** Extract to read follows **

# NRCHA Futurity started yesterday ...



## enh817 (Jun 1, 2012)

Love the live feed!! Last year I caught the auction which was cool to watch. 

Watch out because within the next 10 years, I'm determined to be there competing! 
_Posted via Mobile Device_


----------



## kewpalace (Jul 17, 2013)

WooHoo!! Good for you!

I will likely be there next year to show in the horse show (have to start saving my pennies!). Don't know that I'll ever get to show in the SBF itself, but it's a bucket list item, LOL. 

Yea, live feed is the BEST. Although it makes it hard to get work done ...


----------



## kewpalace (Jul 17, 2013)

Today starts the Snaffle Bit Futurity rein work for Non Pros & Non Pro Limited. 

After their rein work is two horse show classes: Open two rein and then Non Pro Hackamore. should be a good day!


----------



## enh817 (Jun 1, 2012)

So how about Clinton Anderson? All his faithful followers are probably going ga-ga over his high scoring dry work. :icon_rolleyes:
Don't get me wrong, it was a very nice pattern and that horse is incredibly talented. BUT, I'd bet good money that Shawn Hayes trained the horse and CA is just a glorified jockey. He did get the horse shown really well though, and I am very interested to see how he fairs in the cow work.

** End of Extract to read **

## [Instructions]
1: Answer these questions from the futurity thread:
(a) What did enh817 catch the previous year?
(b) Which two horse show classes follow the rein work for Non Pros and Non Pro Limited?
(c) Who does enh817 bet trained the horse Clinton Anderson showed?
2: Duplicate the section of the futurity thread that opens with the words containing "Yea, live feed" and closes with "Non Pro Limited.".
The lines that come after the futurity thread have no connection to it.

** Dataset records follows **

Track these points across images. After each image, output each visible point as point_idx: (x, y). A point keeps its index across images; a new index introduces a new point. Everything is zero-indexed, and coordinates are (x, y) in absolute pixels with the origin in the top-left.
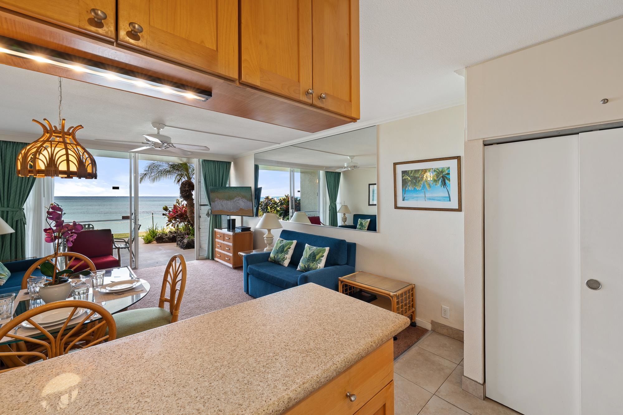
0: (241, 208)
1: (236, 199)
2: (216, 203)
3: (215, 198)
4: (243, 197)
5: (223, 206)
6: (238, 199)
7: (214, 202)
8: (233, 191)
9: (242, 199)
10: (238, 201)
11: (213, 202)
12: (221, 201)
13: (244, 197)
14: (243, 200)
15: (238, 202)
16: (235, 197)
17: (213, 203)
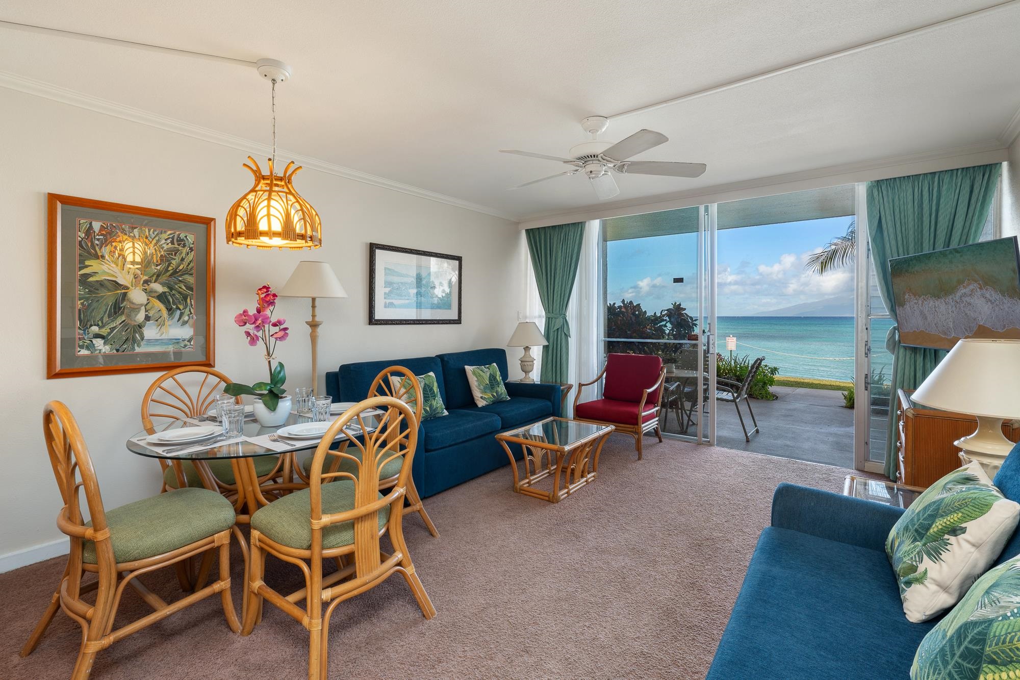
0: (981, 324)
1: (963, 291)
2: (907, 307)
3: (904, 294)
4: (986, 284)
5: (926, 318)
6: (967, 291)
7: (903, 307)
8: (951, 262)
9: (981, 288)
10: (968, 299)
11: (899, 306)
12: (920, 302)
13: (988, 281)
14: (988, 296)
15: (970, 304)
16: (960, 282)
17: (901, 308)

** End of Dataset records **

## [Solutions in order]
1:
(a) The auction.
(b) Open two rein and Non Pro Hackamore.
(c) Shawn Hayes.

2:
Yea, live feed is the BEST. Although it makes it hard to get work done ...


----------



## kewpalace (Jul 17, 2013)

Today starts the Snaffle Bit Futurity rein work for Non Pros & Non Pro Limited.